Restcomm-Connect
Restcomm-Connect copied to clipboard
Double-byte encoded incoming SMS message gets corrupted
Summary
Certain higher-order characters from a user's handset to a Restcomm-connected bot get corrupted at the Restcomm level. Not all higher-order characters exhibit this problem.
Related Tickets
There are many tickets related to double-byte messages.
- #2607 opened on Oct 31, 2017 by tomngo : Encoding issue related to UTF-16 conversion
- #2368 opened on Jul 18, 2017 by scottbarstow updated on Aug 2, 2017 : RVD Send SMS does not support Unicode characters
- #1903 opened on Mar 3, 2017 by scottbarstow updated on Jul 19, 2017 : Issue with encoding of Unicode characters
Scope of Impact
Every Restcomm-connected bot that can accept arbitrary natural-language input will be affected. Obviously non-US users will be more affected than US users.
There is no reliable workaround. As discussed in #2607, it's possible for the recipient to distinguish reliably between different encodings only if a BOM (U+FFEF) is present. Otherwise, only heuristics are possible and in many cases the information is simply not recoverable even if the sequence of decoding errors is known.
Isolated to Restcomm
I've changed every variable outside of Restcomm, and the behavior is identical:
- The same thing happens when the message is sent from my handset (on T-Mobile) through a Restcomm instance, whether that Restcomm instance is tied to Teli ([email protected]), or to Hook ([email protected]).
- The same thing happens when the message is sent from my Google Voice line through a Restcomm instance, whether that Restcomm instance is tied to Teli ([email protected]), or to Hook ([email protected]).
- A message carrying an identical string arrives intact if sent from my handset to my Google Voice line without going through Restcomm, or vice versa.

• **Extracted data**:
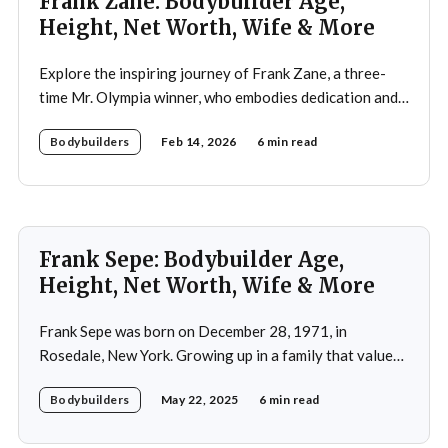
Frank Zane: Bodybuilder Age,
Height, Net Worth, Wife & More
Explore the inspiring journey of Frank Zane, a three-
time Mr. Olympia winner, who embodies dedication and
discipline in bodybuilding while emphasizing the
Bodybuilders
Feb 14, 2026
6 min read
importance of both physical and mental well-being.
Frank Sepe: Bodybuilder Age,
Height, Net Worth, Wife & More
Frank Sepe was born on December 28, 1971, in
Rosedale, New York. Growing up in a family that valued
health and fitness, he was introduced to the world of
Bodybuilders
May 22, 2025
6 min read
physical training at a young age. This early exposure
ignited a passion that would later define his career. As a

• **Written task**:
In the Restcomm issue above, what does ticket #2368 say RVD Send SMS does not support?

• **The answer**:
Unicode characters.